El Señor shivered and his breviary fell to the ground; his impulse was to pick it up, he even bent forward slightly, but like a flash Guzmán was kneeling before his Lord; he picked up the book of devotions to hand to his master. From his kneeling position Guzmán, as he looked up to proffer the breviary, for an instant looked directly at El Señor, and he must have arched an eyebrow in a manner that offended his Liege; but El Señor could find no fault in his servant’s celerity in demonstrating his obedience and respect; the visible act was that of the perfect vassal, although the secret intent of that glance lent itself, and all the more for being ill-defined, to interpretations El Señor wished both to accept and to forget.
Guzmán’s wound grazed the wound on El Señor’s hand; the handkerchiefs that bound them were of very different quality, but the scratches caused by a spiked collar were identical.
El Señor arose and Guzmán, not waiting for his Lord to express his intention — would he continue reading? would he come out to the fire? — already held the Biscayan cloak in his hands, ready to assist his master.
“I did well to bring a cloak,” El Señor commented.
“The good huntsman never trusts the weather,” said Guzmán.

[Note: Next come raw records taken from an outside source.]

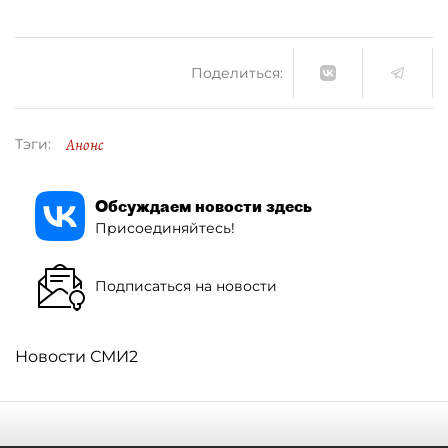
Поделиться:
Анонс
Тэги:
Обсуждаем новости здесь
Присоединяйтесь!
Подписаться на новости
Новости СМИ2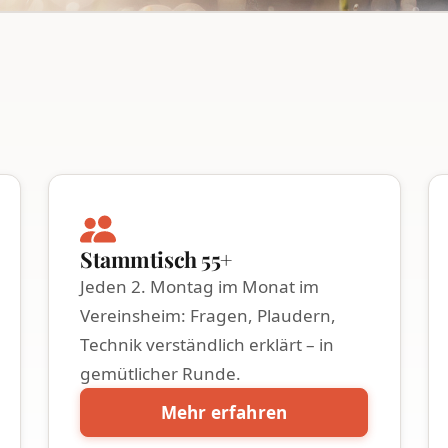
Stammtisch 55+
Jeden 2. Montag im Monat im
Vereinsheim: Fragen, Plaudern,
Technik verständlich erklärt – in
gemütlicher Runde.
Mehr erfahren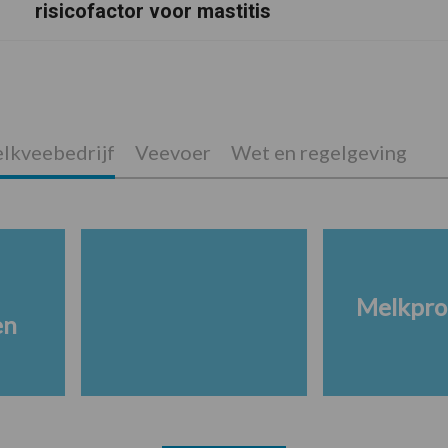
risicofactor voor mastitis
lkveebedrijf
Veevoer
Wet en regelgeving
Melkpro
en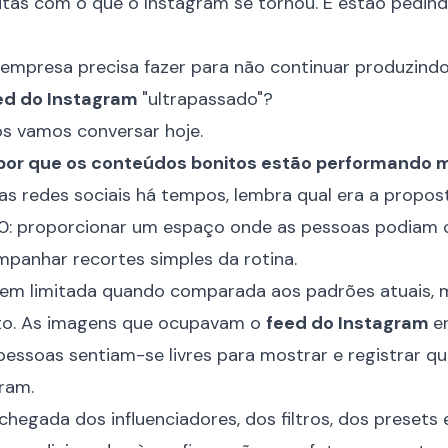
itas com o que o Instagram se tornou. E estão pedin
 empresa precisa fazer para não continuar produzind
ed do Instagram
"ultrapassado"?
ós vamos conversar hoje.
: por que os conteúdos bonitos estão performando
 redes sociais há tempos, lembra qual era a propos
10: proporcionar um espaço onde as pessoas podiam 
panhar recortes simples da rotina.
bem limitada quando comparada aos padrões atuais, 
rto. As imagens que ocupavam o
feed do Instagram
e
pessoas sentiam-se livres para mostrar e registrar q
ram.
hegada dos influenciadores, dos filtros, dos presets 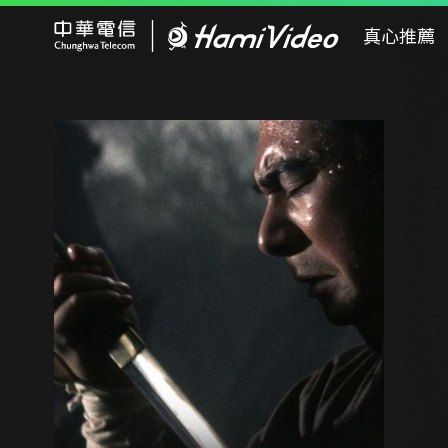
Hami Video
真心推薦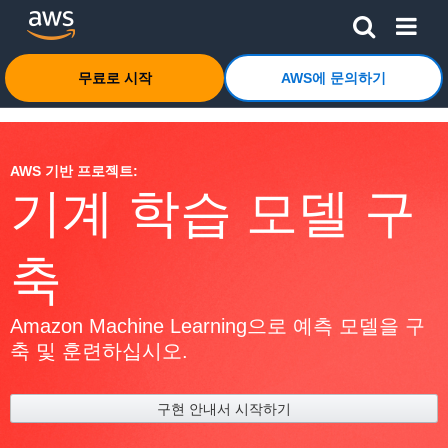
메인 콘텐츠로 건너뛰기
Amazon Web Services 홈 페이지로 돌아가려면 여기를 
무료로 시작
AWS에 문의하기
AWS 기반 프로젝트:
기계 학습 모델 구
축
Amazon Machine Learning으로 예측 모델을 구
축 및 훈련하십시오.
구현 안내서 시작하기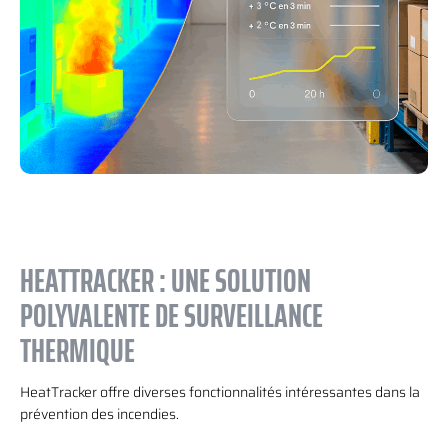
HEATTRACKER : UNE SOLUTION
POLYVALENTE DE SURVEILLANCE
THERMIQUE
HeatTracker offre diverses fonctionnalités intéressantes dans la
prévention des incendies.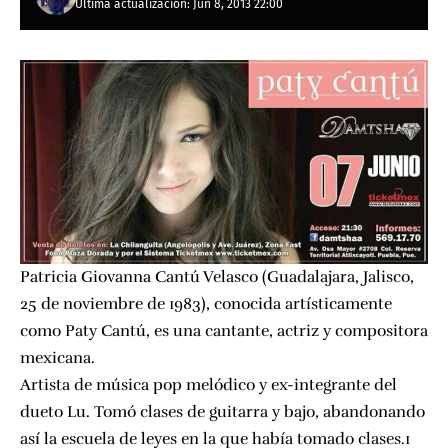
Última actualización: Jun 8, 2013 22:00
Patricia Giovanna Cantú Velasco (Guadalajara, Jalisco,
25 de noviembre de 1983), conocida artísticamente
como Paty Cantú, es una cantante, actriz y compositora
mexicana.
Artista de música pop melódico y ex-integrante del
dueto Lu. Tomó clases de guitarra y bajo, abandonando
así la escuela de leyes en la que había tomado clases.1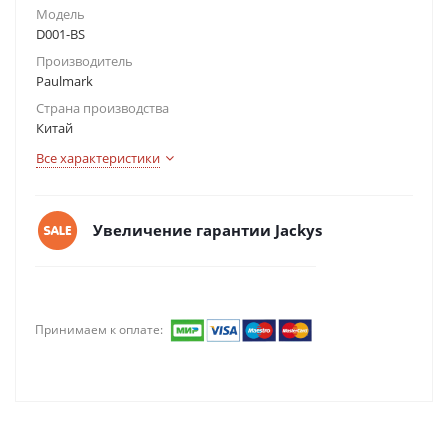
Модель
D001-BS
Производитель
Paulmark
Страна производства
Китай
Все характеристики
Увеличение гарантии Jackys
Принимаем к оплате: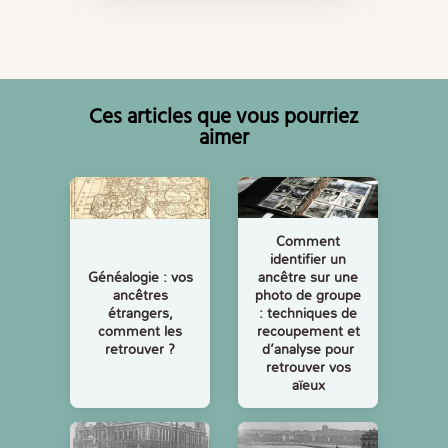
Ces articles que vous pourriez
aimer
Comment
identifier un
ancêtre sur une
Généalogie : vos
photo de groupe
ancêtres
: techniques de
étrangers,
recoupement et
comment les
d’analyse pour
retrouver ?
retrouver vos
aïeux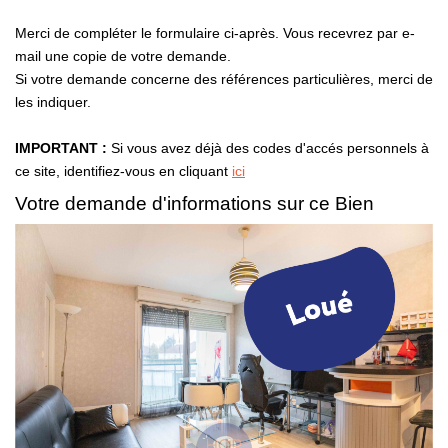
Merci de compléter le formulaire ci-après. Vous recevrez par e-
NOS AGENCES
mail une copie de votre demande.
Si votre demande concerne des références particulières, merci de
les indiquer.
CONTACT
IMPORTANT :
Si vous avez déjà des codes d'accés personnels à
EN
ce site, identifiez-vous en cliquant
ici
Votre demande d'informations sur ce Bien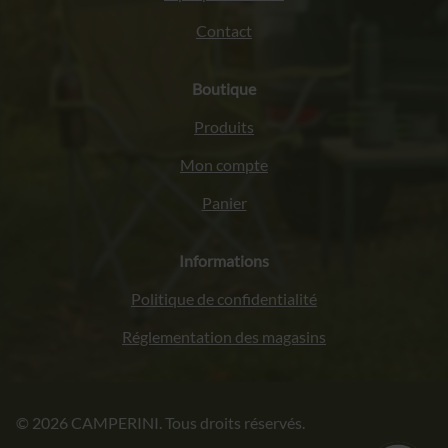
Contact
Boutique
Produits
Mon compte
Panier
Informations
Politique de confidentialité
Réglementation des magasins
Italiano
© 2026 CAMPERINI. Tous droits réservés.
Deutsch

El Señor stood motionless as his chief huntsman placed the cape about his shoulders. Then Guzmán, bowing deferentially, again lifted the tent flap and waited for El Señor, face hidden beneath the hood, to step out to the blazing bonfires. El Señor left the tent, then paused before the body of the hart stretched on the ground before his feet.
One of the huntsmen, knife in hand, approached the hart. El Señor looked at Guzmán; Guzmán raised a hand: the huntsman tossed his dagger and the lieutenant caught it in the air. He knelt beside the hart and with one swift, sure motion of the hunting knife slashed the throat from ear to ear.
He cut off the horns and then slit the skin above the rear hoofs, breaking the joints to expose the tendons.